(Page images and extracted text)
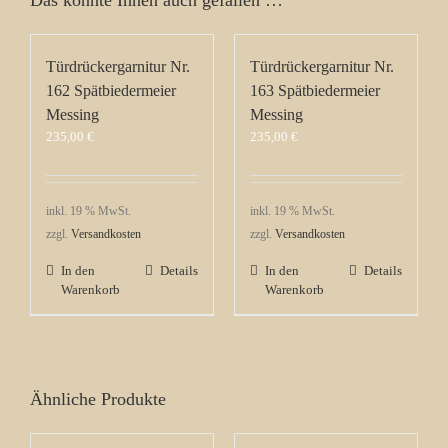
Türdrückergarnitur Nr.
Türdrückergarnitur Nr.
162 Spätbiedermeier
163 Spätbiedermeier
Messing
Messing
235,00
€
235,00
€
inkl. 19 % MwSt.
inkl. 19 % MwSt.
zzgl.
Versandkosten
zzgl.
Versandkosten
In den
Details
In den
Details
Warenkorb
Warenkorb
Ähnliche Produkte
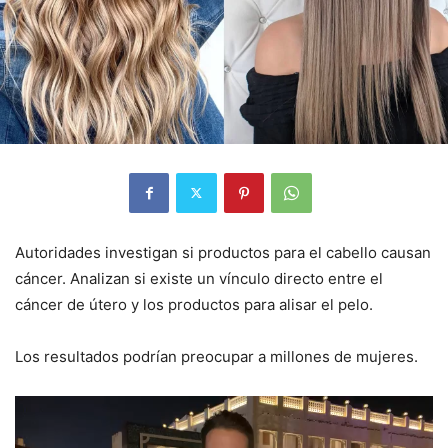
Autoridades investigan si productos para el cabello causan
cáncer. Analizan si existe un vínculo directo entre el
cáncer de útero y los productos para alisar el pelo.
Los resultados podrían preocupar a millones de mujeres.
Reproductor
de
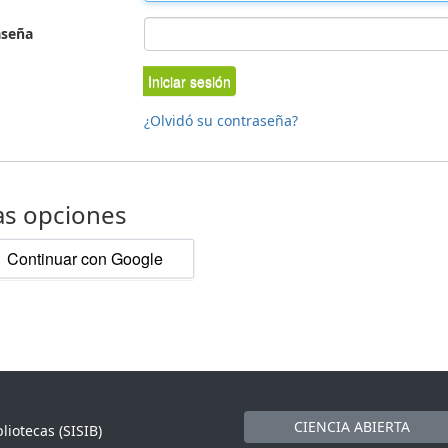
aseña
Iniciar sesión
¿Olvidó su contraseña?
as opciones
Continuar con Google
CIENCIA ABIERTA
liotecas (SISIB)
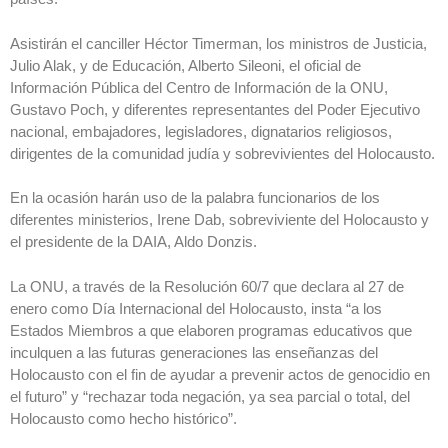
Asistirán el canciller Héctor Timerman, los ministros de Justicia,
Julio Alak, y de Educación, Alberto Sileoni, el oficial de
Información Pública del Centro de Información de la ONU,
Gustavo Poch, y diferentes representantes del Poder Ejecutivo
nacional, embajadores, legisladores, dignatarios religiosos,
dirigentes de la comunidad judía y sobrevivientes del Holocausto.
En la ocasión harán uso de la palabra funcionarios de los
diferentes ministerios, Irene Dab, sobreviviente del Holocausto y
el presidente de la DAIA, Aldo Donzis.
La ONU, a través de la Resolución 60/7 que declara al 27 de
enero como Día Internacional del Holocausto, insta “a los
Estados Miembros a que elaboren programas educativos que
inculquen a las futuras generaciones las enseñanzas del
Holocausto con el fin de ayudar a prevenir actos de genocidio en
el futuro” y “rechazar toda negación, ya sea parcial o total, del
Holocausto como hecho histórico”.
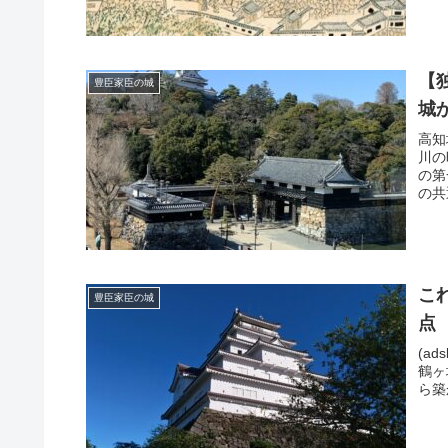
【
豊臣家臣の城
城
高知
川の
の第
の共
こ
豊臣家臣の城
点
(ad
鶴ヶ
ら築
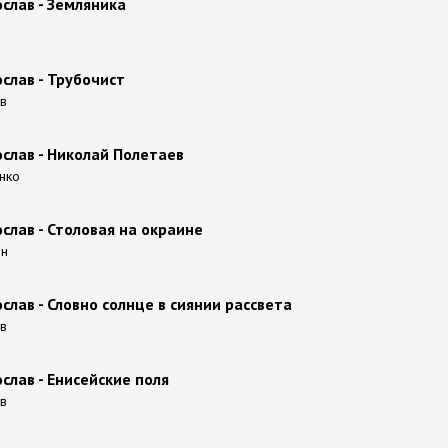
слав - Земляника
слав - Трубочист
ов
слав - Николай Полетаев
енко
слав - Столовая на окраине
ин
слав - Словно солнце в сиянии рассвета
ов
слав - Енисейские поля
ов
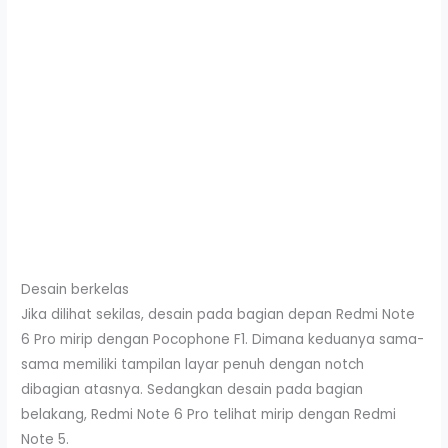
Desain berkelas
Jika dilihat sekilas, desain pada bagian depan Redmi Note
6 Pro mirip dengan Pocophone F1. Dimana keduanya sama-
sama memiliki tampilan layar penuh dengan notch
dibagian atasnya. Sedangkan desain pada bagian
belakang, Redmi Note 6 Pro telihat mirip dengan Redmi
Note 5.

* * *

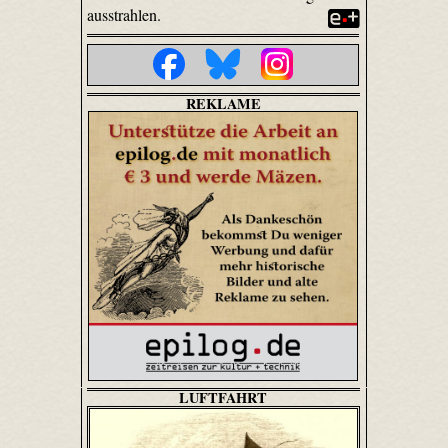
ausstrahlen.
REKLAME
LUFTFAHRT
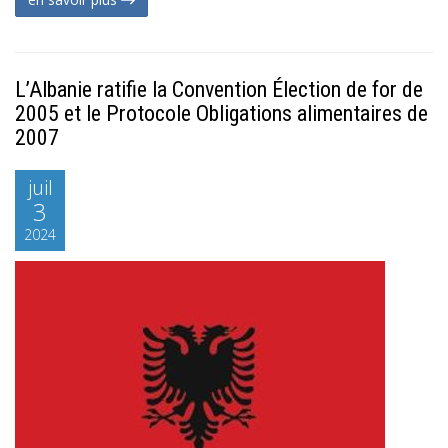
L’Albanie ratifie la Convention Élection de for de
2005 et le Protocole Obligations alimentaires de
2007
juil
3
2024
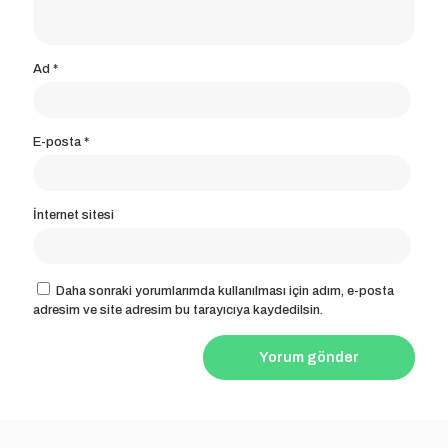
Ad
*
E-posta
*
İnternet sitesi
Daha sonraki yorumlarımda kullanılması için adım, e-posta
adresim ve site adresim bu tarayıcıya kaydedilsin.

EXERCISE: Using the entries above, tally every line that holds the word "bagian". Answer with that number only.

YOUR SOLUTION: 2